Nur manchmal schiebt der Vorhang der Pupille
sich Lautlos auf-. Dann geht ein Bild hinein,
geht durch der Glieder angespannte Stille-
und hört im Herzen auf zu sein.
Hoewel het Rilke er in eerste instantie om leek te gaan (in de woorden van vertaler Peter Verstegen) ‘de essende van het gekozen onderwerp verstaanbaar tot uitdrukking te brengen’, is het niet onmogelijk in de panter de dichter of de mens zelf te zien die gevangen zit in ‘een dans van kracht rondom een as / waarin een machtig willen is verstijfd.’ (Verstegen) Het einde, waarin onder meer beschreven wordt hoe een zintuiglijke waarneming ophoudt te bestaan, sterft bijna, is van een ongekende, tragische pracht, en onvertaalbaar. Het geconcentreerde taalgebruik van Rilke geeft zijn Neue gedichte hun raadselachtige vermogen méér te zijn dan de som van hun woorden, waardoor ‘Der Panther’ een evocatie is van het gekooide dier, van te loor gegane kracht, van een dichter op een dood spoor, van de mens die zijn Dionysische krachten moet kooien. Als ze die pretentie hebben, maken ze die ook waar.
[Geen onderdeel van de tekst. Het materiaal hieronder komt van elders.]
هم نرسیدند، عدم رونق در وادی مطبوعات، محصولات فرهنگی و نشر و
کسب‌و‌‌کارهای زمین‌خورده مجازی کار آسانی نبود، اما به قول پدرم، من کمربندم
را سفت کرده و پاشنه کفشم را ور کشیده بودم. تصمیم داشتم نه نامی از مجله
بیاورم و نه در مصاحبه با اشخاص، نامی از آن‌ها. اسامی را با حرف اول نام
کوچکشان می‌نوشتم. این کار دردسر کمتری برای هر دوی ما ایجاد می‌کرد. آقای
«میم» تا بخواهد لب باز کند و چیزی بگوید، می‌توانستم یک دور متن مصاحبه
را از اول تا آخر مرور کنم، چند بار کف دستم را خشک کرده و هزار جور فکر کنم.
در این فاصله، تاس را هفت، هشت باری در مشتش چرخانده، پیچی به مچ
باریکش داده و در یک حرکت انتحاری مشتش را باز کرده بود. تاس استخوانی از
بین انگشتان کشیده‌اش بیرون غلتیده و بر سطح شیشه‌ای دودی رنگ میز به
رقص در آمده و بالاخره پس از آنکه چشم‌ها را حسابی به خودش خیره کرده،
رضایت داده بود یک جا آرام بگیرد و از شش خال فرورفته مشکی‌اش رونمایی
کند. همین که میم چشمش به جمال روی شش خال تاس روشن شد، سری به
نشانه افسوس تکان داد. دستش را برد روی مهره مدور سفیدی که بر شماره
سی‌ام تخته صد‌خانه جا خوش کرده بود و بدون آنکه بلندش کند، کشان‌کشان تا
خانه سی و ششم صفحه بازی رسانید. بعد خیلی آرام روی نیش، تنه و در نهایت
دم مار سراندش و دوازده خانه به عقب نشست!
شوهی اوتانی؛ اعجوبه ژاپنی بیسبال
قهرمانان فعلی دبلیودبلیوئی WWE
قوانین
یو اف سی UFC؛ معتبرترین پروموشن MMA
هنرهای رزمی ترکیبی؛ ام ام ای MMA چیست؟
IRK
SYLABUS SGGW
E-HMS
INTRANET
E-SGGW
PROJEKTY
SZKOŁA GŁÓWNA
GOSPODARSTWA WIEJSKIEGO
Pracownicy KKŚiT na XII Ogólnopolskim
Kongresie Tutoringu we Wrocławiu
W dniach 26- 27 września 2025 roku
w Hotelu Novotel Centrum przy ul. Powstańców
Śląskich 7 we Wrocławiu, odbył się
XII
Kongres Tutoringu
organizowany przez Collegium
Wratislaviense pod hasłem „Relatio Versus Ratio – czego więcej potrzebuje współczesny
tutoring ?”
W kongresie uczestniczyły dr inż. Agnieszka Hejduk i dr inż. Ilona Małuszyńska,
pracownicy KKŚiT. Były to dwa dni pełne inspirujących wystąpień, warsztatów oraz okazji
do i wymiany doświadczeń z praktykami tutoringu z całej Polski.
Patty Scholten publiceerde twee bundels, Het dagjesdier (1995) en Ongekuste kikkers (1997) met daarin veel ‘diergedichten’. Wat pretenderen haar gedichten? Scholten schrijft steeds sonnetten en hanteert daarbij de vorm van de rijmschema's tamelijk vrij. Zo is het octaaf nogal eens op vier rijmklanken gebaseerd in plaats van op de traditionele twee, maar het aantal lettergrepen per regel is steevast tien of elf. Ook ritmisch loopt het meestal goed, op een enkele vergissing na (‘daar moeten zeker zeepieren in zitten’).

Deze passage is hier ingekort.